UNREST BREAKS OUT IN KURDISTAN

Fierce clashes broke out last week in the semi-autonomous Kurdistan region, which attracted Iraqi authorities and resulted in at least eight fatalities, according to a report. 
The Financial Times reported last Thursday there is growing public anger over government corruption on top of owed salaries. The Washington Post reported the government worked quickly to shut down the internet and arrest reporters who covered the clashes. 
The report said the funds the demonstrators were fighting over – many of whom were in their teens – are controlled by officials in Baghdad. A 13-year-old was one of the eight fatalities after security forces opened fire in the town of Said Sadiq.
“Salaries mean money, of course, but they also mean power,” Hossein Othman, a former public servant, told the Post. “When they don’t pay us when they withhold our rights, it depletes our sense of self. It just hits you so hard. It’s about dignity.” 
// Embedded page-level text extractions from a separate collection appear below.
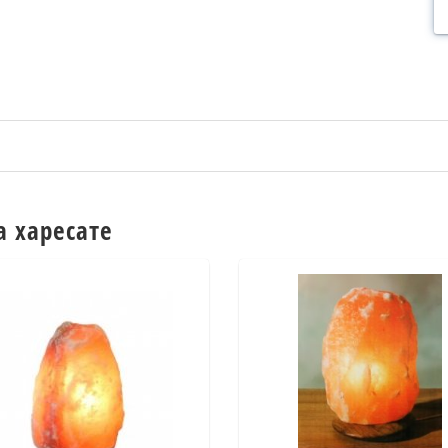
а харесате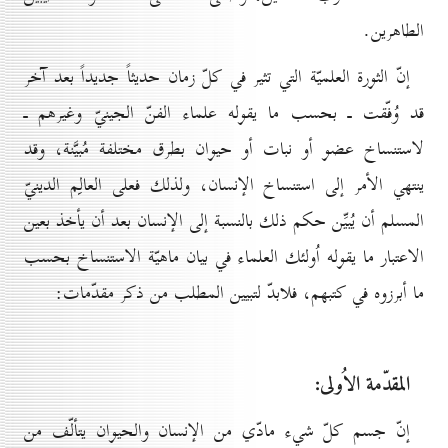
الطاهرين.
إنّ الثورة العلميّة التي تثير في كلّ زمان حديثاً جديداً بعد آخر
قد وُفّقت ـ بحسب ما يقوله علماء الفنّ الجينيّ وغيرهم ـ
لاستنساخ عضو أو نبات أو حيوان بطرق مختلفة مُبيَّنة، وقد
ينتهي الأمر إلى استنساخ الإنسان، ولذلك فعلى العالِم الدينيّ
المسلم أن يُبيِّن حكم ذلك بالنسبة إلى الإنسان بعد أن يأخذ بعين
الاعتبار ما يقوله اُولئك العلماء في بيان ماهيّة الاستنساخ بحسب
ما أبرزوه في كتبهم، فلابدّ لتبيين المطلب من ذكر مقدّمات:
المقدّمة الاُولى:
إنّ جسم كلّ شيء مادّي من الإنسان والحيوان يتألّف من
The Post reported that poverty levels in the region have doubled since 2018, and more than one-third of families there live on less than $400 a month. The coronavirus “only deepened that deprivation,” the report said.
TREND FORECAST: Ahmed Amin, an activist, told the Post, “As a people, we have nothing to live for. They have destroyed our future, they have taken our hope. That’s why we’re here.”
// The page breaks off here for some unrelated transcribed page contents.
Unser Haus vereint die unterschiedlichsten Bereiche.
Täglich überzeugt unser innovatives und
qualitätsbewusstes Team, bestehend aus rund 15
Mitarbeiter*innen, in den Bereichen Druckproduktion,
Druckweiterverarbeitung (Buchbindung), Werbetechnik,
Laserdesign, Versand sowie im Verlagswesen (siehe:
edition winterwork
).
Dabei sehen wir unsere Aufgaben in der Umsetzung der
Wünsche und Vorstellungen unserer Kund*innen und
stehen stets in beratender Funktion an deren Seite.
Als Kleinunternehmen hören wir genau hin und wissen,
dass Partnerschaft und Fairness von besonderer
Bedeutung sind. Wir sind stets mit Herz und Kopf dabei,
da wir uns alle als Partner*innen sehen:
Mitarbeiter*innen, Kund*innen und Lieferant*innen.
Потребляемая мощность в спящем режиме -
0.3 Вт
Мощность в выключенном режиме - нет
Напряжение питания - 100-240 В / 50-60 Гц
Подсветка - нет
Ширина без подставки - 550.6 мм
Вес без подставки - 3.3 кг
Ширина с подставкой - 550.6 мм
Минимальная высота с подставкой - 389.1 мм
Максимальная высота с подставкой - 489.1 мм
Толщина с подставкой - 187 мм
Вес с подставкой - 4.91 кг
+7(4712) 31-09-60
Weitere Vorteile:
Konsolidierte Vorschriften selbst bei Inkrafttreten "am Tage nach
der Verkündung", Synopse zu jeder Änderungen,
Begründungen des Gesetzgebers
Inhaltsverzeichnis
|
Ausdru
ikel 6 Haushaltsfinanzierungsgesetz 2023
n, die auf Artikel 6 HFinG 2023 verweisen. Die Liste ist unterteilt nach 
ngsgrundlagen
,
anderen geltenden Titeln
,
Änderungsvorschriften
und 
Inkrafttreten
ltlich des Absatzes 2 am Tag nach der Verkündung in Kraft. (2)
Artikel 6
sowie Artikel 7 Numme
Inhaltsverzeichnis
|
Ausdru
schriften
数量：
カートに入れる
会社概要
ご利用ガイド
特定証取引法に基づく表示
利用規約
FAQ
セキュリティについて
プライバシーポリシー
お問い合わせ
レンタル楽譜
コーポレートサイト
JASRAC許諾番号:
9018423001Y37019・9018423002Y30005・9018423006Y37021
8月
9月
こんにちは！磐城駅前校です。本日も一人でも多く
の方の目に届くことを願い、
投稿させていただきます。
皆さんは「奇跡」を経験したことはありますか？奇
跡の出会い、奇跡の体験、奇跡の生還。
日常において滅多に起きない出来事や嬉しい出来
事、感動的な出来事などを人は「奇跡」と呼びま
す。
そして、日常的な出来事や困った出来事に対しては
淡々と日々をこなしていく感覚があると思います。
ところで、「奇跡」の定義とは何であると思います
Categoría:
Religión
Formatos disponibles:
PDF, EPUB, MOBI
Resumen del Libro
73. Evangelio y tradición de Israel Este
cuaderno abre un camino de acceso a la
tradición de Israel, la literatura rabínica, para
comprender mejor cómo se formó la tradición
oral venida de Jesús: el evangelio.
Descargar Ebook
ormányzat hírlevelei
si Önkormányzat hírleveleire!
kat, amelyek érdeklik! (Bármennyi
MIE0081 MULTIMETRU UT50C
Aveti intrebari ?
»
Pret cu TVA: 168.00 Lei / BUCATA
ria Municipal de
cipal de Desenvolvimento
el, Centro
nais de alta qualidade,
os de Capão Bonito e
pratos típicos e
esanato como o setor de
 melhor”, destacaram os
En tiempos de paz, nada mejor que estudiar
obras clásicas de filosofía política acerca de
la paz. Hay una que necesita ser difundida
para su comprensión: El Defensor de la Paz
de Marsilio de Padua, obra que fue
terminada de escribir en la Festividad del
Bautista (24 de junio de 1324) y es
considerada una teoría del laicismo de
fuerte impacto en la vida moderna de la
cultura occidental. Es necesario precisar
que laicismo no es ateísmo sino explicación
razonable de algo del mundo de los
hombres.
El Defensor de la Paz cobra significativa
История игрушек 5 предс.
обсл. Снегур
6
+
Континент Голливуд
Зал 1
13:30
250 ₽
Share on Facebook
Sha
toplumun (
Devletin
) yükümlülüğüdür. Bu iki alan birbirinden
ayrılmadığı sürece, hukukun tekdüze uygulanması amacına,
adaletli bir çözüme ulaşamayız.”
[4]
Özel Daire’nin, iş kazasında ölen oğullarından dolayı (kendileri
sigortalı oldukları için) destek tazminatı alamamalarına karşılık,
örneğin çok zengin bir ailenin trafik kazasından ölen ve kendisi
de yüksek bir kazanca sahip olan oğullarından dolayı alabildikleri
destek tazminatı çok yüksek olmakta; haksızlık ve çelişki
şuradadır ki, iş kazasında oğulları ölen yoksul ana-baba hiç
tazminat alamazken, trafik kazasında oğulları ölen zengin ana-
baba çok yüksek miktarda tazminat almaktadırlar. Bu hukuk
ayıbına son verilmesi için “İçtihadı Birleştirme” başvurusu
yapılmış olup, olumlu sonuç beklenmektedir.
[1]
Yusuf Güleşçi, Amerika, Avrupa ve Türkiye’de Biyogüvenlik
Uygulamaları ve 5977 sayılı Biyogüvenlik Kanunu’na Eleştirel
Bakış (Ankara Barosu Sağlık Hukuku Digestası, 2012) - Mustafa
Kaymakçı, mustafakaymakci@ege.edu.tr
Indeed, as Gerald Celente has long said, “When people lose everything and have nothing left to lose, they lose it.”
What has gone unreported by the media covering this event is that Iraq was criminally destroyed by the U.S. and the U.K. in the 2003 war they launched based on the overt lie that Iraq’s leader Saddam Hussain had weapons of mass destruction and ties to al-Qaeda. 
The war, which cost trillions and killed millions, has destroyed much of the nation and devastated its people. 
While Brent Crude oil prices have boosted a bit over $50 per barrel, the price is well below the $70 dollar range it was trading at the beginning of the year, and it is too low a price to boost the nation’s GDP.
Beyond Iraq, oil-rich nations, be they rich or poor ones, will suffer social unrest as oil prices remain weak; revenue and incomes decline; and people take to the streets to protest the lack of basic living standards, unemployment, government corruption, crime, and violence.
In turn, it will also escalate the refugee trend as more people do what they can to escape to safe-haven nations.